AN ENHANCEMENT OF FINITE ELEMENT METHOD WITH MOVING KRIGING SHAPE FUNCTIONS

This paper presents an enhancement of the finite element method (FEM) by adopting the moving Kriging (MK) interpolation as a substitute for the traditional hat functions. The MK shape functions can be referred as element-free because their construction is not tied to the element geometry. Kriging interpolation is a geostatistical technique for spatial interpolation. The basic idea of Kriging is that any unknown point can be interpolated from known scatter points in a specific domain. Using the moving Kriging interpolation, shape functions can be generated over any finite set of nodes. This leads to an idea to extend the influence of a node beyond the layer of surrounding elements to enhance the global smoothness of the field variable and its derivatives. The present paper thus proposes a concept of layered domain of influence. Hence, characteristic arrays of an element, such as the element stiffness, have contributions from all visible nodes that include a set of satellite nodes unattached to the element. The validation of the method was confirmed through numerical tests of one and two-dimensional problems. The results show remarkable accuracy and global smoothness. Existing general-purposed FE programs can be easily modified to accommodate this new element concept; thus, the method has a higher chance to be accepted in practice.

MATHEMATICAL MODELLING OF CABLE-STAYED BRIDGES

Modern cable-stayed bridge construction involves the assembly of an almost unlimited variety of deck, pylon and cable elements together, in a multitude of different ways. For their static and dynamic analyses, the application of accurate and efficient mathematical models are essential. This paper presents various methods for modelling components of cable-stayed bridges, i.e., the cables, deck, pylon and joints, as well as the assembly of these components into a complete bridge model for general computer analysis. The use of appropriate finite elements for detailed analysis of deck units is also presented.

Nonlinear modelling of cable-stayed bridges

This paper presents an application of a powerful thin-walled element and a special cable element for three-dimensional modelling of steel cable-stayed bridges. Both linear and nonlinear effects are considered, as geometric nonlinearity may arise from the finite displacement of the bridge deck as well as the cables. As cable-stayed bridge decks are normally built-up thin-walled cross-sections, the effects of flexural-torsion coupling as well as warping restraint are included. Finally, several examples of cable-stayed bridges serve to demonstrate the effectiveness of this most comprehensive model.
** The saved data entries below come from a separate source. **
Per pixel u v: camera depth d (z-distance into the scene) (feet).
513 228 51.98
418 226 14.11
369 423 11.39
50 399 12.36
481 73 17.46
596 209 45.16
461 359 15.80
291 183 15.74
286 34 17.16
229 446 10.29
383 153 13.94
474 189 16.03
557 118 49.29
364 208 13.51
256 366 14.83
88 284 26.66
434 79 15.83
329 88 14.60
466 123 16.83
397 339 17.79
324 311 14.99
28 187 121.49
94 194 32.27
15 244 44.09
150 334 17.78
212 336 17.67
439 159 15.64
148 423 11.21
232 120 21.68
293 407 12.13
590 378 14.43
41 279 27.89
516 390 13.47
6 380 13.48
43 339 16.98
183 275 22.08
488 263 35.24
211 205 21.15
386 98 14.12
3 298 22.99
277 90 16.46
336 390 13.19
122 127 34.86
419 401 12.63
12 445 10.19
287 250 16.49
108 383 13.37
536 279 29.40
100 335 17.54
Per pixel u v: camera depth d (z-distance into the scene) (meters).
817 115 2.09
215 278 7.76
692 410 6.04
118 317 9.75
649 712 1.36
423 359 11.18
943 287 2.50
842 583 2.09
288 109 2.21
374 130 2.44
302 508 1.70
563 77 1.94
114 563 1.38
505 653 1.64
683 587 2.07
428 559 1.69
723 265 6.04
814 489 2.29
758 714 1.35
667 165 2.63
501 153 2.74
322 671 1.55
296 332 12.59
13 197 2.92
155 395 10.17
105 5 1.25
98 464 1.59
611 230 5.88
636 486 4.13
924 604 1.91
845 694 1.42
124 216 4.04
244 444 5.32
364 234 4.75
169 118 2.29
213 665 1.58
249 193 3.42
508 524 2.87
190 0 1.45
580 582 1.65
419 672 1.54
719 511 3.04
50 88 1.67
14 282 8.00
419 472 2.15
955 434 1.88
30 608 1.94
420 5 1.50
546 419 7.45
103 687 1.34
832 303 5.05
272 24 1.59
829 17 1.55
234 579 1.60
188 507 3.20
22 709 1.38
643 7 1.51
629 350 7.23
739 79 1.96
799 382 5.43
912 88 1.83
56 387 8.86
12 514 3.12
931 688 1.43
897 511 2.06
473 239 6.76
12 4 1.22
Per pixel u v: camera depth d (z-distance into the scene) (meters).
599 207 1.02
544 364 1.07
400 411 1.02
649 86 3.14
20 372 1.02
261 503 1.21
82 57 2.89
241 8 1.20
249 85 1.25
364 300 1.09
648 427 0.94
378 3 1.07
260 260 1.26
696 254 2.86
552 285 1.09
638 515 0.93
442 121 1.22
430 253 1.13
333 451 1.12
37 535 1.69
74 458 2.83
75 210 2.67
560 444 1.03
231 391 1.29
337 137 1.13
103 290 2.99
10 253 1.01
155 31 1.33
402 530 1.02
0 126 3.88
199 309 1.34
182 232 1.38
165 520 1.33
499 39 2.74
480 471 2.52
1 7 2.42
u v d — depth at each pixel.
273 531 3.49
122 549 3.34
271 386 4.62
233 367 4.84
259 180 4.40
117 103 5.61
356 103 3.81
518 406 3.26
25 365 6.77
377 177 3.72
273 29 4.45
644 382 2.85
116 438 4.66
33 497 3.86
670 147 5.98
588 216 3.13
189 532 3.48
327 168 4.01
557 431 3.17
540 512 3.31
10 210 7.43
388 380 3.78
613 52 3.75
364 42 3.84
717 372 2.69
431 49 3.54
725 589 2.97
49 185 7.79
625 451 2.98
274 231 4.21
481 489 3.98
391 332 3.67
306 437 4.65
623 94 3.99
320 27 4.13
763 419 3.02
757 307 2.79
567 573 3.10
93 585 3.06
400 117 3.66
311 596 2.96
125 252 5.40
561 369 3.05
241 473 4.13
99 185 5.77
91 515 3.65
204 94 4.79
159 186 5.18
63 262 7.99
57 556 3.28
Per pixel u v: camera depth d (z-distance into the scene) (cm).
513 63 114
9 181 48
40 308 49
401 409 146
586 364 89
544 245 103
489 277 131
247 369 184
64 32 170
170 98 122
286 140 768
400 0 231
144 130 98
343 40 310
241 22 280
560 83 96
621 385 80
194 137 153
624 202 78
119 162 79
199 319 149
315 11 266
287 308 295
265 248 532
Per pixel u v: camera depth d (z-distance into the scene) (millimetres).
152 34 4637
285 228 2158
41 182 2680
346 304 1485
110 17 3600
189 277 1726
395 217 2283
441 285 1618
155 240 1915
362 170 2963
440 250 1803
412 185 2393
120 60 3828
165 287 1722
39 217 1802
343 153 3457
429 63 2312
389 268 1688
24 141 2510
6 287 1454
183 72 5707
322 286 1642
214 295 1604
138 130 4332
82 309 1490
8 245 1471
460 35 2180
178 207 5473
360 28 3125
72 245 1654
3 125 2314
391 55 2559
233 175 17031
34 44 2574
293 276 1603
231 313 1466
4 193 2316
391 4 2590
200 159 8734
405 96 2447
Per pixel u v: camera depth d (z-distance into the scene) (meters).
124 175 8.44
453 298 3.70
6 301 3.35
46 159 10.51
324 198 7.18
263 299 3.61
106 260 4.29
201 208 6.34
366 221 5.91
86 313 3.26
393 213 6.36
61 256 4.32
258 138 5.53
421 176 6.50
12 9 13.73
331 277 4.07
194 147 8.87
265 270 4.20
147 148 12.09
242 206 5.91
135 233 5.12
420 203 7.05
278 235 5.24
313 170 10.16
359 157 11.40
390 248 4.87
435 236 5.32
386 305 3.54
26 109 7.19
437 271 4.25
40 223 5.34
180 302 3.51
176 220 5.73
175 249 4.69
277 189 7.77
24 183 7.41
ON THE CONVERGENCE OF THE KRIGING-BASED FINITE ELEMENT METHOD

An enhancement of the FEM using Kriging interpolation (K-FEM) was recently proposed. This method offers advantages over the conventional FEM and mesh-free methods. With Kriging interpolation, the approximated field over an element is influenced not only by its own element nodes but also by a set of satellite nodes outside the element. This results in incompatibility along interelement boundaries. Consequently, the convergence of the solutions is questionable. In this paper, the convergence is investigated through several numerical tests. It is found that the solutions of the K-FEM with an appropriate range of parameters converge to the corresponding exact solutions.

Element-based lagrangian formulation for large-deformation analysis

Abstract This paper introduces a new variation of the Lagrangian formulation for large-deformation analysis of continua and structures. For each individual element in the deformed mesh, the standard parental element will be used as its reference configuration. With a new definition of “natural-coordinate-based” stress, strain and constitutive tensors associated with the simple domain of the parental element, the expressions for element characteristics appear in a simpler form than that of the conventional Lagrangian approach. This alternative form of formulation will be referred to as the Element-Based Lagrangian Formulation (ELF). It not only serves as an elegant alternative to the traditional approach, but also offers certain implementational advantages.